While the opposition is, nominally, dedicated to supporting and partnering with all citizens wanting freedom and human rights, Ahwazi Arabs and other minorities demanding recognition and respect for their own history and culture are regarded with the same hostility by the opposition as by the regime itself. For the opposition, mainly supporters of restoring the Pahlavi monarchy, Ahwazis’ most unforgivable crime, like that of Kurds, Balochis, Azeribajanis and other non-Persian peoples, is to reject their own enforced assimilation and to oppose the eradication of their culture and history; Persian Iranians even refuse to accept the Ahwazis’ own, centuries-old name for their land and their own identity, Ahwaz, insisting that this is simply the name of the regional capital and the existence of a distinctive Ahwazi people and nation is an Iraqi Baath Party fabrication created to justify separatism, despite the fact that this is easily disproven by the historical record.

 

This reluctance on the part of the Iranian opposition to express solidarity with the fair causes of Ahwazis and other non-Persian peoples, who collectively account for 70 per cent of the population in Iran, means that these persecuted and discriminated peoples, in turn, have little interest in supporting the opposition and once again risking their lives for freedom, as their grandparents and forefathers did in 1979, only to find they’d exchanged one flavour of brutal racist oppression for another without any perceptible improvement in their own conditions. For Ahwazis, Kurds, Balochis, Azerbaijanis and others, the difference between the Shah’s rule and that of the ayatollahs is the veneer covering the oppression, which changed from totalitarian hereditary monarchy to totalitarian theocracy, with the bigotry underpinning both remaining unchanged.  

 

Adding to non-Persian ethnic minorities’ frustration is the refusal of many or even most in the West to recognise the reality of the Persian ethno-supremacism at the core of the Iranian establishment, which has remained unchanged under both the Pahlavis and the Khomeinists, being encouraged by both as a means of securing power. This can even be seen in the country’s modern-day name, changed from ‘Persia’ to ‘Iran’ in 1935 by the self-proclaimed Shah Reza Pahlavi (a title conferred only in 1925), the grandfather of the current Crown Prince Reza Pahlavi, founder and leader of the self-styled National Council of Iran; this national name change was chosen not only to appeal to this sense of mythic historic supremacy among Persians, but as a means of underlining the ethnic Persians’ supposed ‘racial purity’ in contrast to ‘inferior’ Semitic Arabs and Jews.

Written task A.
In the passage on the Iranian opposition and Ahwazi Arabs, what year does it give for the country's name change from "Persia" to "Iran"?
Written task B.
From the passage on the Iranian opposition and Ahwazi Arabs, set down the exact wording starting with "This reluctance on" and going on through "both remaining unchanged.".
Written task C.
Write the next part of the passage on the Iranian opposition and Ahwazi Arabs, following on from its final sentence.

Data shown.
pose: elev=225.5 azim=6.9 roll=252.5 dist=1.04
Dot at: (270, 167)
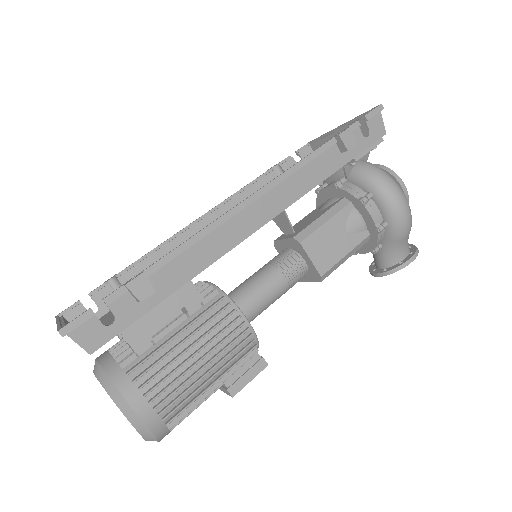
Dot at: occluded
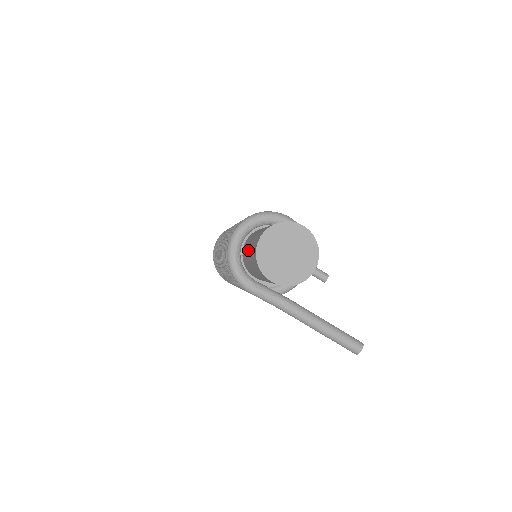
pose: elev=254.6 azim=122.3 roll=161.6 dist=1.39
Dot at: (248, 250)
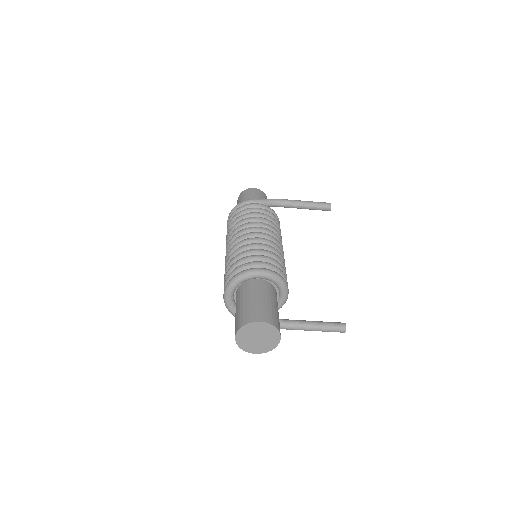
Dot at: occluded
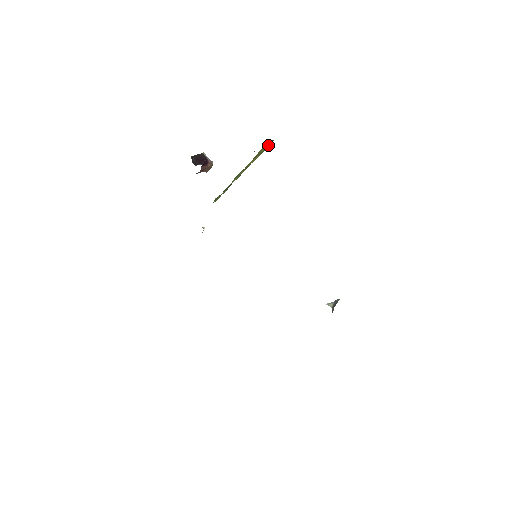
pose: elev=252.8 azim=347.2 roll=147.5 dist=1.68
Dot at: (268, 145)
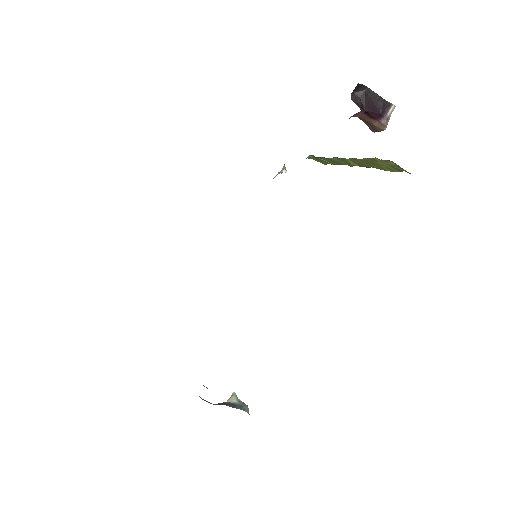
Dot at: (399, 169)
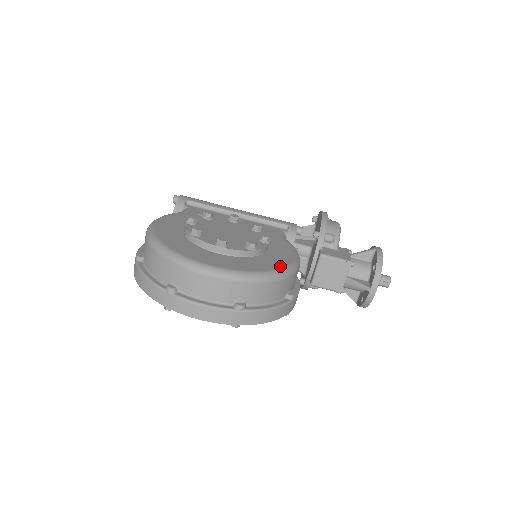
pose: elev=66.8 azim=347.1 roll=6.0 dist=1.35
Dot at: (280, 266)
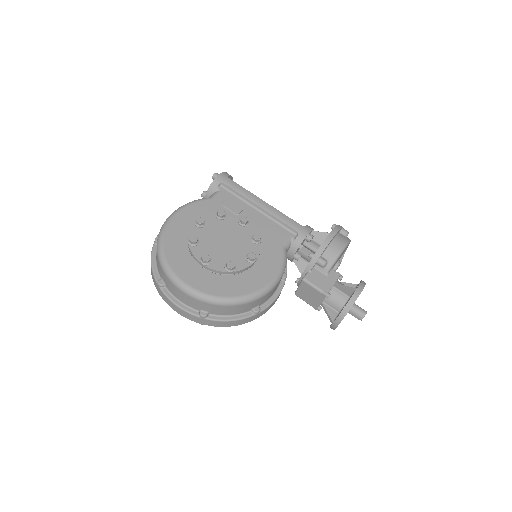
Dot at: (246, 292)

Exercise output A.
1935

Exercise output B.
This reluctance on the part of the Iranian opposition to express solidarity with the fair causes of Ahwazis and other non-Persian peoples, who collectively account for 70 per cent of the population in Iran, means that these persecuted and discriminated peoples, in turn, have little interest in supporting the opposition and once again risking their lives for freedom, as their grandparents and forefathers did in 1979, only to find they’d exchanged one flavour of brutal racist oppression for another without any perceptible improvement in their own conditions. For Ahwazis, Kurds, Balochis, Azerbaijanis and others, the difference between the Shah’s rule and that of the ayatollahs is the veneer covering the oppression, which changed from totalitarian hereditary monarchy to totalitarian theocracy, with the bigotry underpinning both remaining unchanged.

Exercise output C.
 

As American author Howard Blum recounts in his astonishing, and true, 2020 book, Night of the Assassins, Reza Shah and Adolf Hitler enjoyed a great sense of kinship based partly on this shared notion of racial supremacism: 

 

How can one explain the deep, mutual attraction between Reza Shah and Adolf Hitler? Two strongmen, prone to fiery tirades, who held on to power with an unforgiving, take-no-prisoners vengeance? Two egotists hell-bent on realising their personal ambitions under the pretence of the national interest? Two would-be dynastical rulers convinced their legacy would resonate for the next thousand years? Certainly, the commonalities ran deep…

 

‘….Reza Shah proudly howled whenever he got the chance that his people were not lowly Semites like their Jewish or Arab neighbours, but pure-blooded Aryans – the same as the Germans. He made sure the world got this message, too. In 1935 he issued a proclamation to the League of Nations that “henceforth” the country of Persia would be called Iran – the name reaching back in time to the country’s ancient roots and the Sanskrit phrase “Airyanem Vaejah,” or “Home of the Aryans.”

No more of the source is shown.